I am also late to the thread. And I am not sure that I can add much to the wise words above.

Take care of yourself, and cherish what is special when times are hard. And the odd soppy movie can help too.

Oh wow - when I read the title of this thread I just cringed. "Body hatred" is such a strong emotion to feel towards oneself! I'm so sorry that you are going through this period in your life Shannon! I don't have any advice to offer that hasn't already been mentioned by someone else - but just know that I am thinking of you and sending you hugs!

Shannon, I always look at your posts and admire your outfits and your sense of style, and have never noticed in the last year or so that you've gained any weight. What I do always notice is your glowing complexion and gorgeous lipstick after your new makeup revision last year, and I think, "dang, I have to get up to date with my makeup, Shannon looks fabulous!"

I just had to chime in with hugs along with everyone else. And echo what Angie said. When I read your post I had to go search out other posts of yours just to make sure that it was really you. I thought I must have mixed you up with a Shannon I wasn't familiar with. I was actually disoriented for a few minutes because the woman with the impeccable style who always looks amazing (and who is showing no physical changes that I can see in photos) couldn't possibly be having a clothing/body crisis! But truly, I get it. Some of the weight I lost is coming steadily back on, I'm getting hot flashes and other peri-menopausal changes, and I want to eat everything - all the time. Everything feels topsy-turvey and I'm worried about some favorite new clothes starting to feel tighter. It's very unnerving. But I remember feeling this way when I started losing weight too, because I had some clothes I loved that I didn't want to lose by them being too baggy. I really agree with others who say find the pieces that you own that fit you best. Put the tighter things away where you can't see them and be tortured by them. And rock your very best shoes, handbags, jewelry and scarves for variety. And know that most of us are in some version of this same boat, right along with you. I admire you and your style so much and hope that you will be encouraged with knowing you much you inspire the rest of us...

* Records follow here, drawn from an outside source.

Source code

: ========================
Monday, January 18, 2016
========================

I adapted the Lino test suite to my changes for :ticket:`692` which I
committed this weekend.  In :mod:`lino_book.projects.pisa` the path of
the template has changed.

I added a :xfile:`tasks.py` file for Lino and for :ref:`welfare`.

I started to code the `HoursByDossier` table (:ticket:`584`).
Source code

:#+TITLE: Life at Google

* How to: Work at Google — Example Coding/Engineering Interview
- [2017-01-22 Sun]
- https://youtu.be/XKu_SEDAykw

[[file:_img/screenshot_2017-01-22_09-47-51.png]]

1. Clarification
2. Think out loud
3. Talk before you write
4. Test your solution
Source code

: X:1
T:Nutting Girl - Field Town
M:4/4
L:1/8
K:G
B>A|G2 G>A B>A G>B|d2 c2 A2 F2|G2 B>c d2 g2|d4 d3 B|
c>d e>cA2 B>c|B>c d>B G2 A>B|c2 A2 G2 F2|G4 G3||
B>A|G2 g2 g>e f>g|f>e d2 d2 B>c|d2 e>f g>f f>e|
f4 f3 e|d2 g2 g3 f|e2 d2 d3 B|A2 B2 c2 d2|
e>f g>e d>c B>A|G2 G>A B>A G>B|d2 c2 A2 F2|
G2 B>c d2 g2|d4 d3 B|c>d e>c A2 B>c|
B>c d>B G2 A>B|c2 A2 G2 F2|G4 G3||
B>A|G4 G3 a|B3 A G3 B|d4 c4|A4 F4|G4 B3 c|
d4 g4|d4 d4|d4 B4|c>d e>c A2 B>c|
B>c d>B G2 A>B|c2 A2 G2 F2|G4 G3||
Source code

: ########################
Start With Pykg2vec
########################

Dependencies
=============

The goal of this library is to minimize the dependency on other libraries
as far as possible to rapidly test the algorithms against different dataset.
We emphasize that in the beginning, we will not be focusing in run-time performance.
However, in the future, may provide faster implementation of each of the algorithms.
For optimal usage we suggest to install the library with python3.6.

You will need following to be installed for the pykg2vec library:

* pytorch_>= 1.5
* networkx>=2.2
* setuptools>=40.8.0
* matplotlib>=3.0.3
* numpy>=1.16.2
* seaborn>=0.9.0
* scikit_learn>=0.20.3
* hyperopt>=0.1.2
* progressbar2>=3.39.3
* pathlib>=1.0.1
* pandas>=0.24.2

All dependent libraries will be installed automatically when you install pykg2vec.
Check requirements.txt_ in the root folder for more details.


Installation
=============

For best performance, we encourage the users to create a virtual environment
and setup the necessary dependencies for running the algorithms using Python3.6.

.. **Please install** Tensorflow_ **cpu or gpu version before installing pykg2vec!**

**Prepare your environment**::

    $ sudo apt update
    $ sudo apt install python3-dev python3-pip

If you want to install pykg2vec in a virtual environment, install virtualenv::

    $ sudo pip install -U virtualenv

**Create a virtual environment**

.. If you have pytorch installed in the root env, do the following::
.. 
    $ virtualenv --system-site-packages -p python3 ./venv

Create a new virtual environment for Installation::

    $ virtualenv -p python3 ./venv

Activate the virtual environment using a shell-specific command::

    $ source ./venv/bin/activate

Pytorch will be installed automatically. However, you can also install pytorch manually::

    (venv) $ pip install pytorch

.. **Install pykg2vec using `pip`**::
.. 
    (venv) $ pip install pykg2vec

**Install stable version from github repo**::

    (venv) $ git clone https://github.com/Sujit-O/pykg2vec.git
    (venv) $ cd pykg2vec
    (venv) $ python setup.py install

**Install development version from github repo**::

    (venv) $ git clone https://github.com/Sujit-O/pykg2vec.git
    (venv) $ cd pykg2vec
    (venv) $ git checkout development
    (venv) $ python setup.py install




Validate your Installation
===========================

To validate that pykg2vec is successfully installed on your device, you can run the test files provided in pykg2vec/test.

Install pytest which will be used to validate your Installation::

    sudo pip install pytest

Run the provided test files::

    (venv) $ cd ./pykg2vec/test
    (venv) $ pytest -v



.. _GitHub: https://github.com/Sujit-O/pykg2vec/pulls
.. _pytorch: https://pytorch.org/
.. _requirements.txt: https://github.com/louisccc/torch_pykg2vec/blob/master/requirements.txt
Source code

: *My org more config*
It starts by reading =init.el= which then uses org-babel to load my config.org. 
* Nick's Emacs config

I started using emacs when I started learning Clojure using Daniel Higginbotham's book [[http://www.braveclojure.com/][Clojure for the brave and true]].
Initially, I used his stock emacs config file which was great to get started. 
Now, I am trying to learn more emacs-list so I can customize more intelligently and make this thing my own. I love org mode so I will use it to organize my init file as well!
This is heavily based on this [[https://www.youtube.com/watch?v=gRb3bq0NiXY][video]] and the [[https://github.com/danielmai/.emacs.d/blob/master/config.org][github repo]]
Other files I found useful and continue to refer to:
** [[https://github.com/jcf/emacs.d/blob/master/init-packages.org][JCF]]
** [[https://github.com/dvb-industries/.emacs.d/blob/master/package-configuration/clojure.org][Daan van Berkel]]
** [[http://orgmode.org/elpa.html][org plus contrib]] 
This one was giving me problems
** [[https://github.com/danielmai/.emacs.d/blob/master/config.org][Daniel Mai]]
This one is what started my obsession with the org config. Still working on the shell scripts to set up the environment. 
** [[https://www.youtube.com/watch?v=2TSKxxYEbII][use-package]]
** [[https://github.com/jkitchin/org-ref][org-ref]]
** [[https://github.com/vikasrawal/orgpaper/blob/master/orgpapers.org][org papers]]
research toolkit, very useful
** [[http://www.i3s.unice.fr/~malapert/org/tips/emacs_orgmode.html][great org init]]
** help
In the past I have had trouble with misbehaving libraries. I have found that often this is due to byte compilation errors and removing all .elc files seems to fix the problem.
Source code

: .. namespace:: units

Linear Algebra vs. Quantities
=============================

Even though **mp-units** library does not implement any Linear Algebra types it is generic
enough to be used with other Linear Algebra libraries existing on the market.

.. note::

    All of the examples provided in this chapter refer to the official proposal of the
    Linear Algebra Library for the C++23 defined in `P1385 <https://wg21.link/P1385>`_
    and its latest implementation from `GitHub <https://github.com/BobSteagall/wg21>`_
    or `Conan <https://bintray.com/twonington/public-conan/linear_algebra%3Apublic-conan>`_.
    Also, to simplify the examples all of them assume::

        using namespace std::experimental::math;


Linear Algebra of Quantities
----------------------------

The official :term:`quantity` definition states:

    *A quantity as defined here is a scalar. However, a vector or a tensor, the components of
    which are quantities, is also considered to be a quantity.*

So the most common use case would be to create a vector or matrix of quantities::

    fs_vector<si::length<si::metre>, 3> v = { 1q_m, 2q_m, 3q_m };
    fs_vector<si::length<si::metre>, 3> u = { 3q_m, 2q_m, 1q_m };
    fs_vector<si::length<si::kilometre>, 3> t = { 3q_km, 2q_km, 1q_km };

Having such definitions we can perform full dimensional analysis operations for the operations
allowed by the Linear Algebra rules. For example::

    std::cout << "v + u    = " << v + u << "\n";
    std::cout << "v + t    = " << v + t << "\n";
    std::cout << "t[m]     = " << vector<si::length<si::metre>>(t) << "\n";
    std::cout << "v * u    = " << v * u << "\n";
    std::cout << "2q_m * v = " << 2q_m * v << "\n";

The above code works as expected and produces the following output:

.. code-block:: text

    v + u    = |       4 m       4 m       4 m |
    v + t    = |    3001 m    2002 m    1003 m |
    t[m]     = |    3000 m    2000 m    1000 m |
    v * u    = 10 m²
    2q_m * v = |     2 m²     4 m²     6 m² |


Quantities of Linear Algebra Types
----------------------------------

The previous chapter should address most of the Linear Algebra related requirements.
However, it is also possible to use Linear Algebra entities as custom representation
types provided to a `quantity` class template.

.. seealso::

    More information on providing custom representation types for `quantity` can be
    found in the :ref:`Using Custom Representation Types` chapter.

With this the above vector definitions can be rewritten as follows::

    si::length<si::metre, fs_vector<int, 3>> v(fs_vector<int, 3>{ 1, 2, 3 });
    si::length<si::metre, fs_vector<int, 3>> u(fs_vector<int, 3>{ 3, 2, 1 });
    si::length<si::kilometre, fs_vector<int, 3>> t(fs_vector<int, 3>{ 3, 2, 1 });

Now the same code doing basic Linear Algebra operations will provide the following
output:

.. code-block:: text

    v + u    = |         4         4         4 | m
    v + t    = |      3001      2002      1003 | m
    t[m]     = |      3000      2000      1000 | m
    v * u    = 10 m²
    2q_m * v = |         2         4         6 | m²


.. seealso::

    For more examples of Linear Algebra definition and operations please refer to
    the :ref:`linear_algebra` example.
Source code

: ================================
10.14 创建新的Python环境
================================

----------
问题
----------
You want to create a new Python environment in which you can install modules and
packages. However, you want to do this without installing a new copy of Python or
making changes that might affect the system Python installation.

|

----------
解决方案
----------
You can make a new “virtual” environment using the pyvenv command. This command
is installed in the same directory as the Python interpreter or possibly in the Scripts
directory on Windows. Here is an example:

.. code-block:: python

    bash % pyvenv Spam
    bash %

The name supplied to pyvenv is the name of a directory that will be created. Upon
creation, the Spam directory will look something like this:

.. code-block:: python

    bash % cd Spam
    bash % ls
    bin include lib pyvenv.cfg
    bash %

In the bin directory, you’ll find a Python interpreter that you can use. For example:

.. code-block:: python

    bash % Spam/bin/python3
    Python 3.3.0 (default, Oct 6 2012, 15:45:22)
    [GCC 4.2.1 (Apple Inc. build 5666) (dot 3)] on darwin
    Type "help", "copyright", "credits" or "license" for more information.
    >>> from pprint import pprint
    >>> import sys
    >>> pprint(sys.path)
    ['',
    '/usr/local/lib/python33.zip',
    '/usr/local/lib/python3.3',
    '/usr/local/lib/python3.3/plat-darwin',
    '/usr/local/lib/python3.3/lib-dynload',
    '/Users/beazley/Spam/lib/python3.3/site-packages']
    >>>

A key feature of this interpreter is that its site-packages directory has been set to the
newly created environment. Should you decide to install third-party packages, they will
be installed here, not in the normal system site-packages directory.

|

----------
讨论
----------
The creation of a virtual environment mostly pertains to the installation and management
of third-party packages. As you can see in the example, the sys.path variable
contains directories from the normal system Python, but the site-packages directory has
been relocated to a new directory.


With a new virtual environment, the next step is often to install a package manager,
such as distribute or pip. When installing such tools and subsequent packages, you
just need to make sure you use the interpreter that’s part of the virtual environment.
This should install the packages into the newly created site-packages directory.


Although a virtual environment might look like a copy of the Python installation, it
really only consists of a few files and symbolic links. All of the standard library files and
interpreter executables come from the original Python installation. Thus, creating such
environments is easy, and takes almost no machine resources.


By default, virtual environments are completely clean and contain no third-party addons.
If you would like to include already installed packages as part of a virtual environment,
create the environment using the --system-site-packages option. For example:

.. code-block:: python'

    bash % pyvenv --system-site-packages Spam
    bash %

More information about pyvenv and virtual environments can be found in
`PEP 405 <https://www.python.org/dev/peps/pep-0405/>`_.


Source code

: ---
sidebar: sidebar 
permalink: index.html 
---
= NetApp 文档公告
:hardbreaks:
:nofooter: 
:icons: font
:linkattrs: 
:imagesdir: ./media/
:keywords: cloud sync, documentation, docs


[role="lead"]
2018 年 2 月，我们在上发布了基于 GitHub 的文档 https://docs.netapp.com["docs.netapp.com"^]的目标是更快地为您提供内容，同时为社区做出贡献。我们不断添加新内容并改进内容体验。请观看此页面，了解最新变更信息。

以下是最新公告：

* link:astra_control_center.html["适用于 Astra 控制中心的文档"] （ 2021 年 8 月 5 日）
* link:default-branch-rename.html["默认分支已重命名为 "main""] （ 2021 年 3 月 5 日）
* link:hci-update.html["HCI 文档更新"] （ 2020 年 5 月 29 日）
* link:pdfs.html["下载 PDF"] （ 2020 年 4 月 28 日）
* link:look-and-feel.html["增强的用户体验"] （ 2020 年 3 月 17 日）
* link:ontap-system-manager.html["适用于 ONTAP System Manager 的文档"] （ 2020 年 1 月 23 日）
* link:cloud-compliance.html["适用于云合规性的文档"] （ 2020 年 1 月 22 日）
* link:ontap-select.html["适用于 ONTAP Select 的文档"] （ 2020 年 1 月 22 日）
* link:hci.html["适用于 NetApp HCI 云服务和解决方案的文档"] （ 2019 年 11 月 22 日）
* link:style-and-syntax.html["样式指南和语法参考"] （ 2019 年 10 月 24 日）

Shannon, I had to chime in to respond to your thread. You have had lots of great advice, comforting words and wisdom already, and I can only nod along with so many. I want to add that to me, you are among the most important inspirations here one YLF, and I learn so much from you. I think you always look stylish and fabulous.

In addition to your effortless style, I also admire your ability to take every situation handed to you and turn it to something to learn from. That is a great asset. the upcoming holidays might bring some stress, but I hope they also bring you the opportunity to relax and wind down. I'm sure you will work out what's best for you in the long run. Hugs!

I'm nodding along with all the wise words already spoken and I'm sure you will find a path that works for you and that you put yourself at the top of that list you're going to write. But know this Shannon.. all I see when I look at your photos is a beautiful lady with a killer smile and a fabulous figure. x

What a comfort it is to know that there are such warm hearted people here, and that none of us needs to be alone through our highs or lows. I wish you strength and joy, Shannon.